01-06-2014, 06:21 PM
Quote:Until you can accurately and reliably tell us what the PLAN was in the minds of those who drafted it
JAN 1960: The CIA sets up a Task Force WH-4, Branch 4 of the Western Hemisphere Division to implement President Eisenhower's request for an ambitious covert program to overthrow the Castro government. Jacob Esterline, Guatemala station chief between 1954-1957, is put in charge of WH-4. (Wyden, pp.2-?29; Gleijeses, p.3; Taylor Report, pp.3-4)
I suppose you your question should be directed to President Eisenhower who is after all the one who asked the CIA in a sense to draw up the Bay of Pigs, this was NOT all CIA's plans.
Kennedy said that under any circumstance there would be NO American military intervention, however, under Kennedy's administration American military pilots were used to bomb Cuba.
JAN 12, 1960: Throughout the month of January, sabotage and small bombing missions in Cuba increase in frequency. A plane drops incendiary bombs in the areas of Bainoa, Caraballo, and San Antonio de Rio Blanco. Another plane coming from the north, with U.S. markings, drops inflammable material on cane fields next to the Hershey factory. (Informe Especial. 1960) JAN 18, 1960: A plane drops live phosphorous over the cane plantations of Quemados de Guines and Rancho Veloz, in Las Villas.

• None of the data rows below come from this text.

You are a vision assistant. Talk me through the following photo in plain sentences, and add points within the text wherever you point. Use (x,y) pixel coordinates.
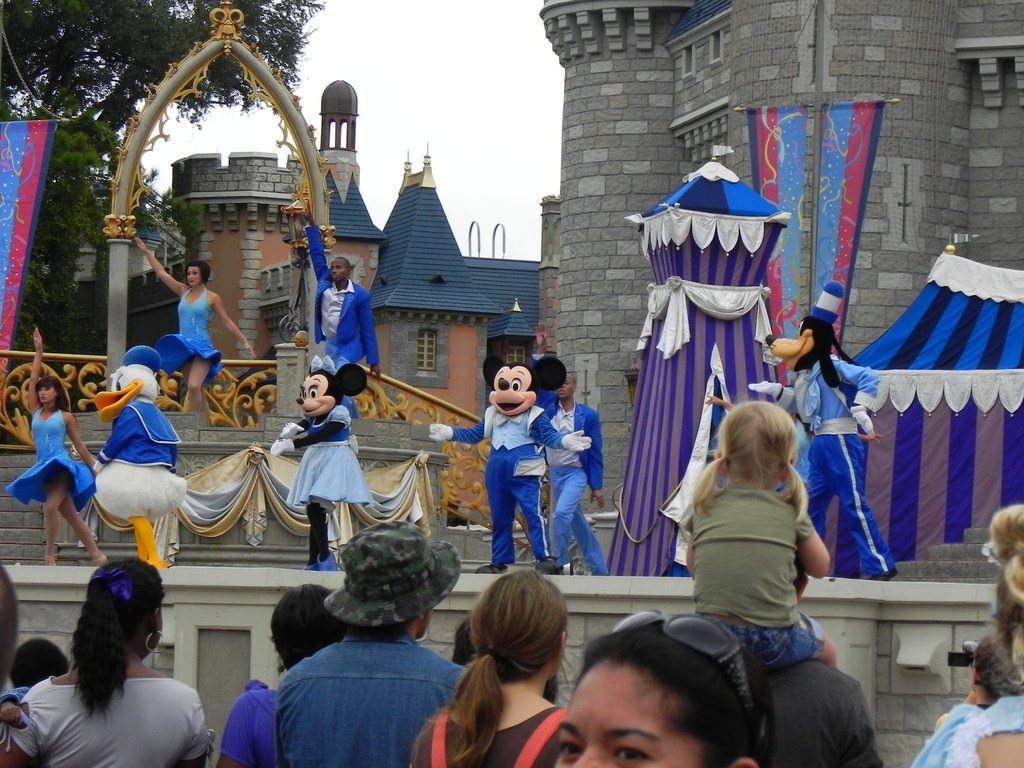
In this image I can see number of persons (353,686) standing, the stage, few persons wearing costumes (170,467) on the stage (185,469), few clothes (921,392), few buildings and few trees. In the background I can see the sky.
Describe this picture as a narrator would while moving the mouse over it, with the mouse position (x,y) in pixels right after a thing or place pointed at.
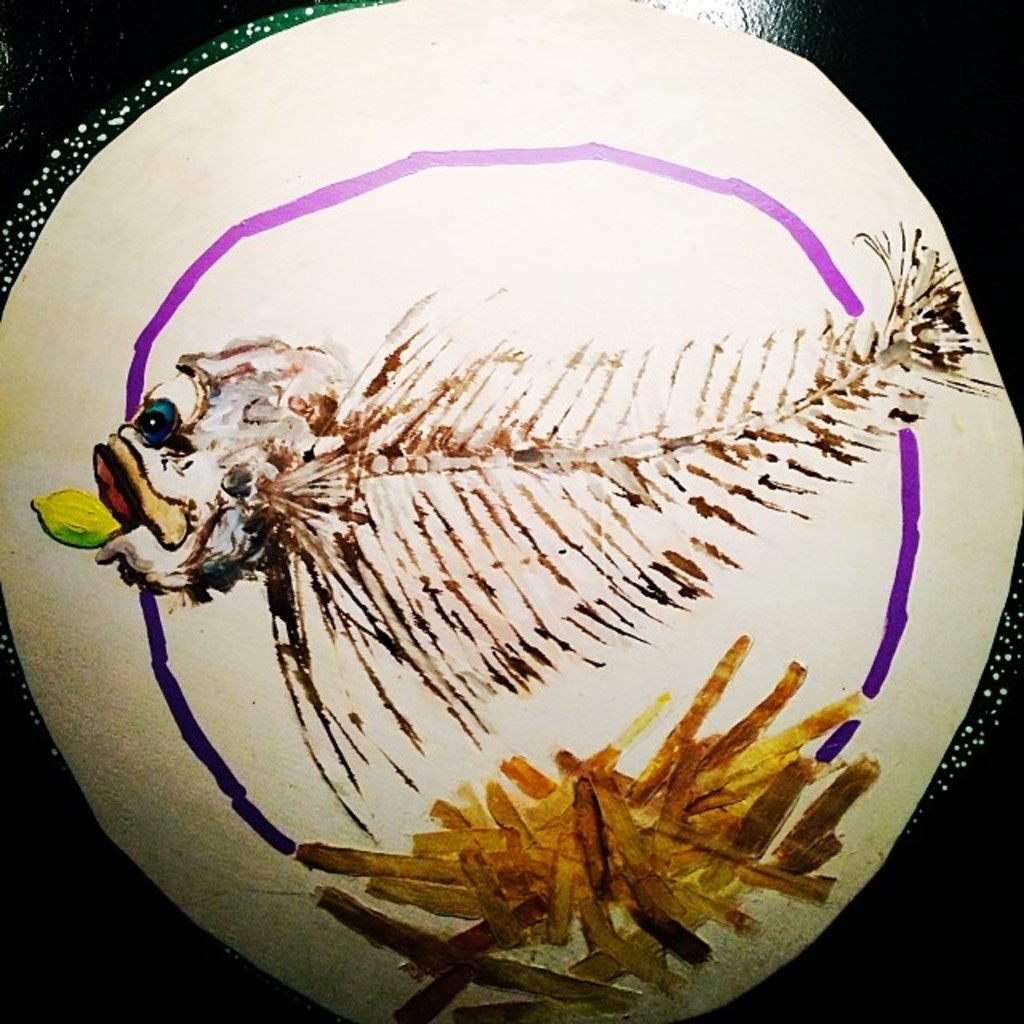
This is an object (498,531).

Seven people are detained in Sagua la Grande for trying to derail the Sagua?Havana train. (Informe Especial: 1960) JAN 21, 1960: A plane drops four one-hundred pound bombs on the urban district of Cojimar y Regla in Havana. (Informe Especial: 1960).

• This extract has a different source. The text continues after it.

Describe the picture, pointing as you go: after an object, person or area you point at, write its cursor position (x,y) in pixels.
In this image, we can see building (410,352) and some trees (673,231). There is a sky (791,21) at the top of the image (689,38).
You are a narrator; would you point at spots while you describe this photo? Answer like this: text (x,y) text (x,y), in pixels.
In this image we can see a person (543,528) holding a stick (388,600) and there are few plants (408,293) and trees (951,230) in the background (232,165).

JAN 7, 1959: Washington officially recognizes the new government; in a memo to the President, John Foster Dulles states, "The Provisional Government appears free from Communist taint and there are indications that it intends to pursue friendly relations with the United States." Early the next day, Castro's victory caravan finally reaches Havana, and the new regime takes charge.

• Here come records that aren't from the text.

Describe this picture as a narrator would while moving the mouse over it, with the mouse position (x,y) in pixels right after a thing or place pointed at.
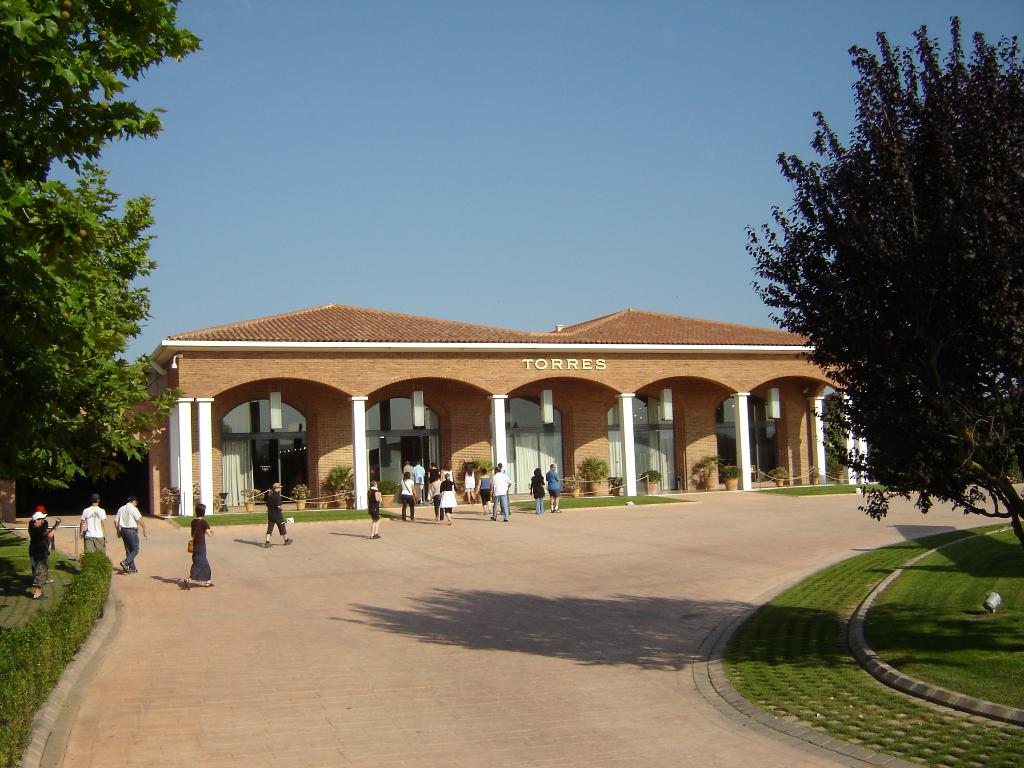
This is the picture of a place where we have a building (374,474) to which there are some pillars (627,413), some things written and around there are some people (419,475), plants (14,668), trees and some grass (968,744) on the floor (303,526).
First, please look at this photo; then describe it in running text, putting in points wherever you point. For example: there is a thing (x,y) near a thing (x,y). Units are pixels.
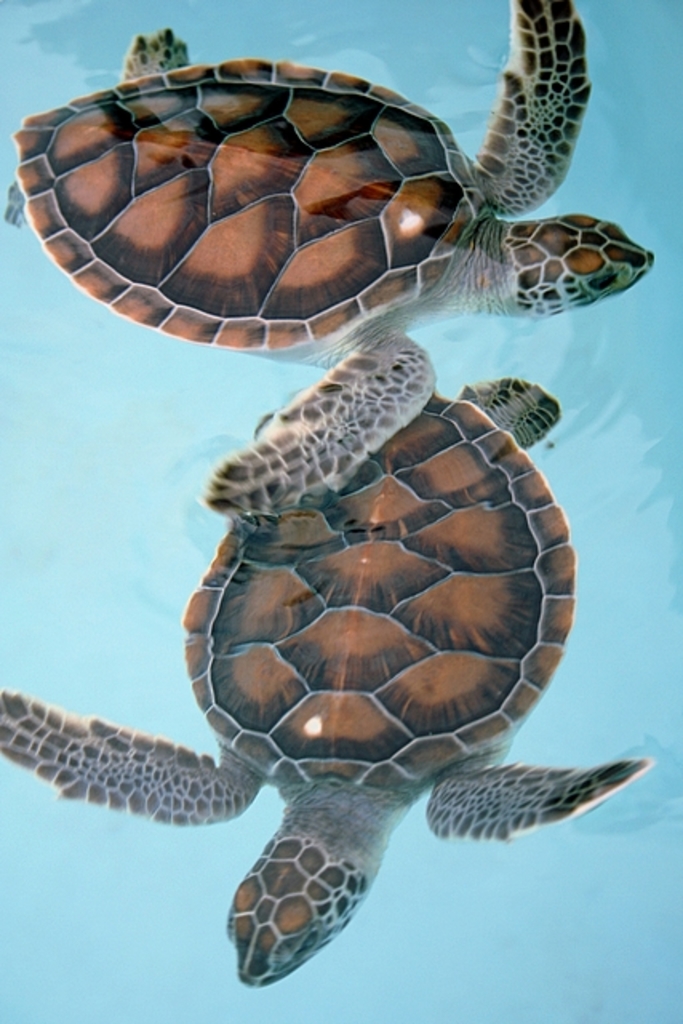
In this image there are two tortoises (266,585) in the water (334,37), the background of the image (551,893) is blue in color.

APR 19, 1959: During Fidel Castro's first post revolution trip to Washington, he meets with Vice President Richard Nixon for three and a half hours. "I spent as much time as I could trying to emphasize that he had the great gift of leadership, but that it was the responsibility of a leader not always to follow public opinion but to help to direct it in proper channels, not to give the people what they think they want at a time of emotional stress but to make them want what they ought to have," the Vice President reports in a four-page secret memo to Eisenhower, Secretary of State Christian A. Herter, and Allen Dulles. "It was apparent that while he paid lip service to such institutions as freedom of speech, press and religion that his primary concern was with developing programs for economic progress." Nixon concludes that Castro is "either incredibly naive about Communism or is under Communist discipline." But he also expresses his own "appraisal" of Castro as a man. "The one fact we can be sure of, is that he has those indefinable qualities which make him a leader of men. Whatever we may think of him, he is going to be a great factor in the development of Cuba and very possibly in the development of Latin American affairs generally." (Richard M. Nixon, Rough Draft of Summary of Conversation Between the Vice President and Fidel Castro, April 25, 1959).
So, when you say "Until you can accurately and reliably tell us what the PLAN was in the minds of those who drafted it". And, you call me (naive and misinformed)? Am I suppose to be a MIND READER?
I agree that respect is important when many here have been studying covert operations for 15-20 years of their life, but on the other hand shouldn't respect also be earned? Long before many here were studying it my father was involve in it.
My mother's first hand knowledge to what she knows has never been disclosed to the FBI even when she was hounded by them after the death of my father. The FBI and the CIA both would relentlessly call her at her job, come over to our house in Hialeah, and asked her many times to come down to the FBI station where she faithfully remained quite due to her concerns of herself and her children, my mother has simply had a life of not being able to trust anyone, perhaps, it may be the reason she has commitment problems, and now that I found my father's information in my mother's hope chest six years ago, she is ready to tell all.
And, you say that I need to research this and that because I don't understand your philosophy? Are you serious?